* What is expected
Lower down are entries containing pictures. Copy exactly, without those pictures, the lines from the line with "Sukanta Majumdar: মুর্শিদাবাদকে" through the line with "Все разделы ресурса".
══════════════════════════════
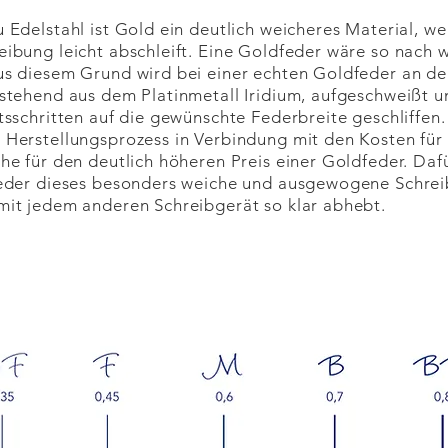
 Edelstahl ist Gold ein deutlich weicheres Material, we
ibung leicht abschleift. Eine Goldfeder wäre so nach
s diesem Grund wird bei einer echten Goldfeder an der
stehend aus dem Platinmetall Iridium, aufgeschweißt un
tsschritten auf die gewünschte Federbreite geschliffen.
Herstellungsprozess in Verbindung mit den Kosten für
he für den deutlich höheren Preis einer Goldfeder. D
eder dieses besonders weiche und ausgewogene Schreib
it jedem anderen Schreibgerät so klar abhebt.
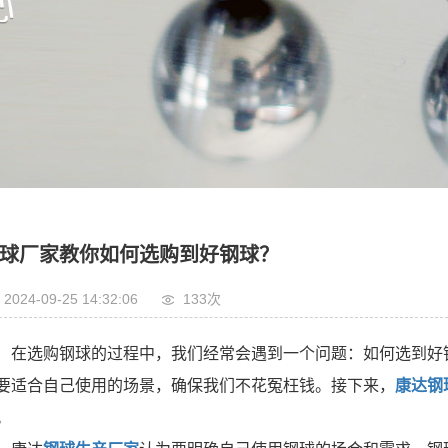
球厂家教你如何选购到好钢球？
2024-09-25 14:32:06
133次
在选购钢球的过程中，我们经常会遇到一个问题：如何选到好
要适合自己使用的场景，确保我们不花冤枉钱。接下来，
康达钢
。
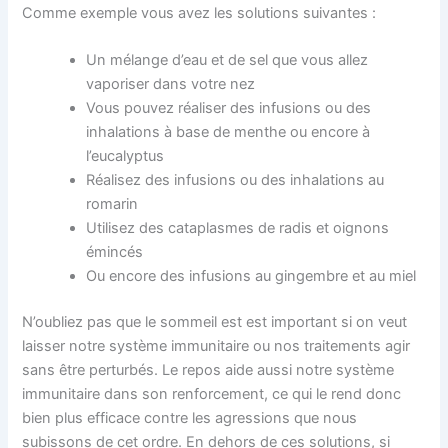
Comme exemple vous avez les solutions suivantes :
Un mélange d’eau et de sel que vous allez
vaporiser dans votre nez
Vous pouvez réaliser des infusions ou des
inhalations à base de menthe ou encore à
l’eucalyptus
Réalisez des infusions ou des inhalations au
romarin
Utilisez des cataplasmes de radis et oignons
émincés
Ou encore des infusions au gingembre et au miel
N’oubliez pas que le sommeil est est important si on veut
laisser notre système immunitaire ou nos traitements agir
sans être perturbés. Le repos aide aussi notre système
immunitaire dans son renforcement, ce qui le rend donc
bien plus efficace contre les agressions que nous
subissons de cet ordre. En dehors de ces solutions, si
══════════════════════════════
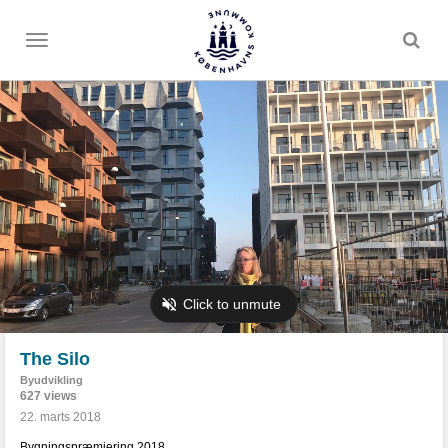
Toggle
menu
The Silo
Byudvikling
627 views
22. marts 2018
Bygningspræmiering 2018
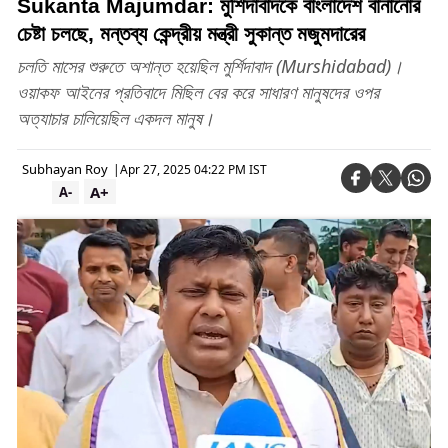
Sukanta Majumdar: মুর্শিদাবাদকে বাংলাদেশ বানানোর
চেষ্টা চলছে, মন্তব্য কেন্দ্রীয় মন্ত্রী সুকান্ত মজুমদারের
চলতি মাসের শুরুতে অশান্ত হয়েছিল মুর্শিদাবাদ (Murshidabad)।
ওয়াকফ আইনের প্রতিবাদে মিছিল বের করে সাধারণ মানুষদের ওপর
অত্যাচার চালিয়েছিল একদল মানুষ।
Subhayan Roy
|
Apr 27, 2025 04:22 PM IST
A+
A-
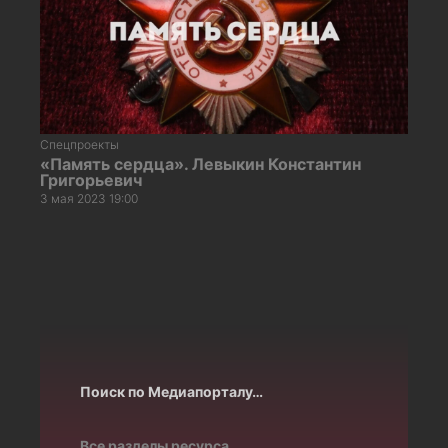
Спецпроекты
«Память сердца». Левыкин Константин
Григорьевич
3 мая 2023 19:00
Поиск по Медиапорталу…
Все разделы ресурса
══════════════════════════════
* Solution to the exercise
Sukanta Majumdar: মুর্শিদাবাদকে বাংলাদেশ বানানোর
চেষ্টা চলছে, মন্তব্য কেন্দ্রীয় মন্ত্রী সুকান্ত মজুমদারের
চলতি মাসের শুরুতে অশান্ত হয়েছিল মুর্শিদাবাদ (Murshidabad)।
ওয়াকফ আইনের প্রতিবাদে মিছিল বের করে সাধারণ মানুষদের ওপর
অত্যাচার চালিয়েছিল একদল মানুষ।
Subhayan Roy
|
Apr 27, 2025 04:22 PM IST
A+
A-
Спецпроекты
«Память сердца». Левыкин Константин
Григорьевич
3 мая 2023 19:00
Поиск по Медиапорталу…
Все разделы ресурса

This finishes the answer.